13.10.2020 - 12:02 Uhr
ParksteinOberpfalz

Neue Urnengrabanlage für Parkstein

Der Markt Parkstein errichtet im gemeindlichen Friedhof eine neue Anlage mit 80 Urnengräbern. Einstimmig nahm der Marktgemeinderat die Planung des Künstlers Erwin Otte, Kreuth, an. Bepflanzungen soll es nicht geben

Das Kreuz in der Mitte, die Urnengräber im Kreis angeordnet. So stellt sich der Künstler Erwin Otte die neue Urnengrabanlage im Parksteiner Friedhof vor und erhielt dafür die Zustimmung des Marktgemeinderates.
von Walter BeyerleinProfil

Die Kosten für die neue Grabanlage dafür belaufen sich auf 93.000 Euro. Die Bauzeit im kommenden Frühjahr wird laut Otte maximal drei Wochen dauern.

Die Urnengräber im Parksteiner Friedhof beschäftigten den Marktgemeinderat nicht nur in dieser Wahlperiode. Bereits der vorhergehende Marktgemeinderat hatte sich mit der Erweiterung der Urnengrabanlage befasst..

Der Künstler Erwin Otte, preisgekrönter Kunstmaler und Bildhauer, erklärte dem Gremium, sich seit seiner Jugend mit Urnenanlagen befasst zu haben. Er habe erkannt, dass die Friedhöfe "lebendiger" werden müssen. "Ein Friedhof braucht eine Zukunft." Im Parksteiner Friedhof müsse zur bestehenden Urnenstelenanlage ein Gegenstück geschaffen werden, das keinen Druck auf den Betrachter ausübe, erklärte der Künstler.

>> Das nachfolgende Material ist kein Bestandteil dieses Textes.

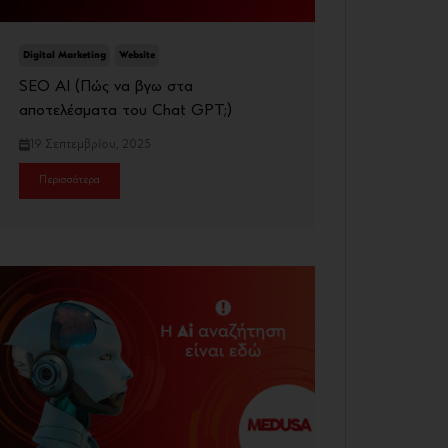
Digital Marketing
Website
SEO AI (Πώς να βγω στα
αποτελέσματα του Chat GPT;)
19 Σεπτεμβρίου, 2025
Περισσότερα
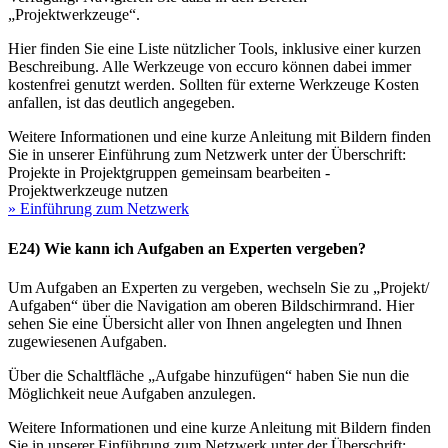
„Projektwerkzeuge“.
Hier finden Sie eine Liste nützlicher Tools, inklusive einer kurzen
Beschreibung. Alle Werkzeuge von eccuro können dabei immer
kostenfrei genutzt werden. Sollten für externe Werkzeuge Kosten
anfallen, ist das deutlich angegeben.
Weitere Informationen und eine kurze Anleitung mit Bildern finden
Sie in unserer Einführung zum Netzwerk unter der Überschrift:
Projekte in Projektgruppen gemeinsam bearbeiten -
Projektwerkzeuge nutzen
» Einführung zum Netzwerk
E24) Wie kann ich Aufgaben an Experten vergeben?
Um Aufgaben an Experten zu vergeben, wechseln Sie zu „Projekt/
Aufgaben“ über die Navigation am oberen Bildschirmrand. Hier
sehen Sie eine Übersicht aller von Ihnen angelegten und Ihnen
zugewiesenen Aufgaben.
Über die Schaltfläche „Aufgabe hinzufügen“ haben Sie nun die
Möglichkeit neue Aufgaben anzulegen.
Weitere Informationen und eine kurze Anleitung mit Bildern finden
Sie in unserer Einführung zum Netzwerk unter der Überschrift:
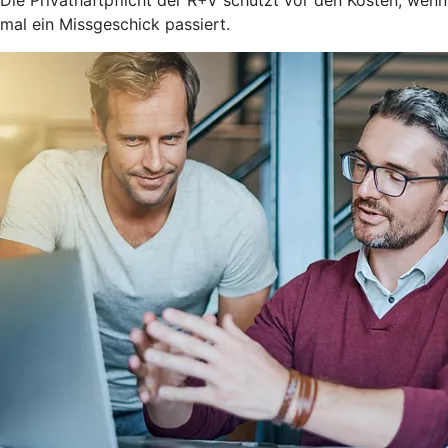
mal ein Missgeschick passiert.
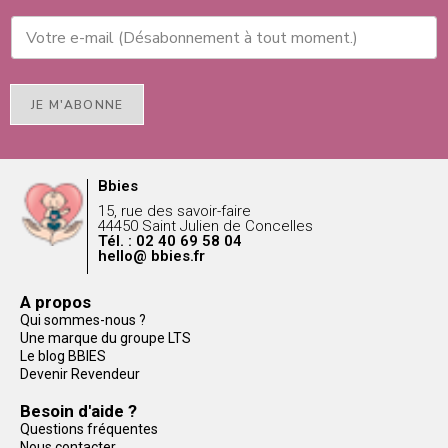
JE M'ABONNE
Bbies
15, rue des savoir-faire
44450 Saint Julien de Concelles
Tél. : 02 40 69 58 04
hello@ bbies.fr
A propos
Qui sommes-nous ?
Une marque du groupe LTS
Le blog BBIES
Devenir Revendeur
Besoin d'aide ?
Questions fréquentes
Nous contacter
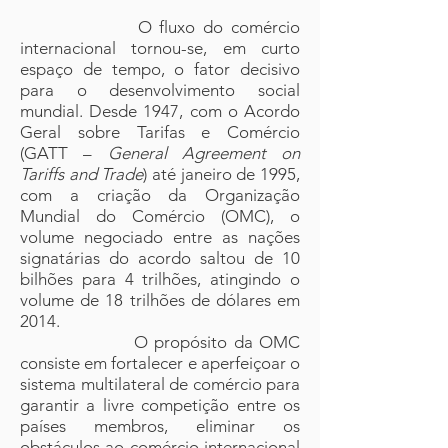
O fluxo do comércio
internacional tornou-se, em curto
espaço de tempo, o fator decisivo
para o desenvolvimento social
mundial. Desde 1947, com o Acordo
Geral sobre Tarifas e Comércio
(GATT –
General Agreement on
Tariffs and Trade
) até janeiro de 1995,
com a criação da Organização
Mundial do Comércio (OMC), o
volume negociado entre as nações
signatárias do acordo saltou de 10
bilhões para 4 trilhões, atingindo o
volume de 18 trilhões de dólares em
2014.
O propósito da OMC
consiste em fortalecer e aperfeiçoar o
sistema multilateral de comércio para
garantir a livre competição entre os
países membros, eliminar os
obstáculos ao comércio internacional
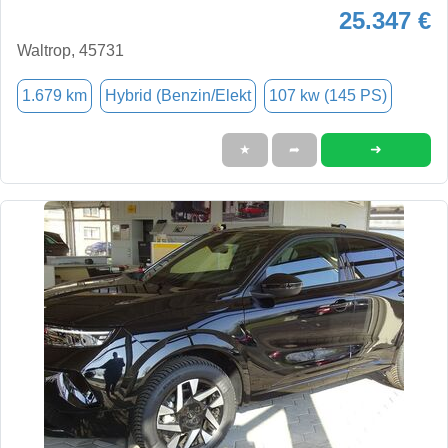
25.347 €
Waltrop, 45731
1.679 km
Hybrid (Benzin/Elekt
107 kw (145 PS)
➜
★
➦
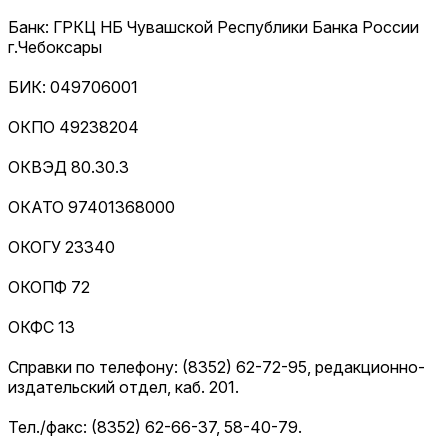
Банк: ГРКЦ НБ Чувашской Республики Банка России
г.Чебоксары
БИК: 049706001
ОКПО 49238204
ОКВЭД 80.30.3
ОКАТО 97401368000
ОКОГУ 23340
ОКОПФ 72
ОКФС 13
Справки по телефону: (8352) 62-72-95, редакционно-
издательский отдел, каб. 201.
Тел./факс: (8352) 62-66-37, 58-40-79.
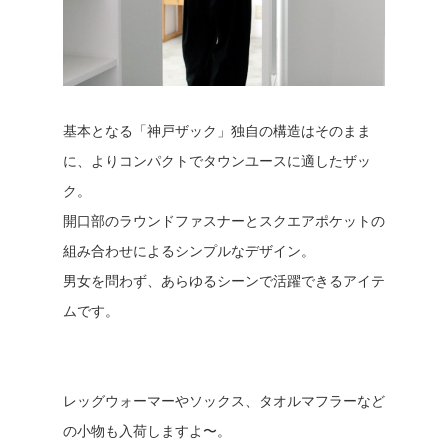
基本となる「神戸ザック」独自の構造はそのまま
に、よりコンパクトでタウンユースに適したザッ
ク。
開口部のラウンドファスナーとスクエアポケットの
組み合わせによるシンプルなデザイン。
男女を問わず、あらゆるシーンで活躍できるアイテ
ムです。
レッグウォーマーやソックス、タオルマフラーなど
の小物も入荷しますよ〜。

Bei der neuen Anlage Ottes ist ein liegendes Kreuz überzogen mit von ihm selbst gebranntem Glas der Mittelpunkt. Mit dem Kreuz solle die Verbindung vom Himmel zur Erde symbolisiert werden. Ausführlich erläuterte Otte die Gestaltung der Anlage, bei der jeweils ein Urnengrab mit einer 20 Kilogramm schweren Granitplatte abgedeckt wird. Später sei die Anlage um 60 bis 70 Urnengräber erweiterbar. Das natürliche Gefälle im Friedhof gleicht Otte aus, so dass die Urnengrabanlage ebenerdig und über einige Stufen vom oberen Teil des Friedhofes erreichbar sein wird.

Dennoch ist eine Barrierefreiheit bei der neuen Urnengrabanlage gewährleistet. Ausdrücklich betonte der Künstler, dass eine Bepflanzung der Urnengräber nicht vorgesehen ist.

Bürgermeister Reinhard Sollfrank nannte die Planung durchdacht, die Urnengrabanlage auch dringend notwendig. Hinsichtlich der Bepflanzung wies das Marktoberhaupt daraufhin, dass auch im alten Teil des Friedhofs künftig die Friedhofsordnung umgesetzt werde.

Einstimmig stimmte der Marktgemeinderat der Planung und deren Umsetzung durch Erwin Otte als Generalunternehmer zu. Die Kosten belaufen sich auf 93.000 Euro zuzüglich 7 Prozent Mehrwertsteuer.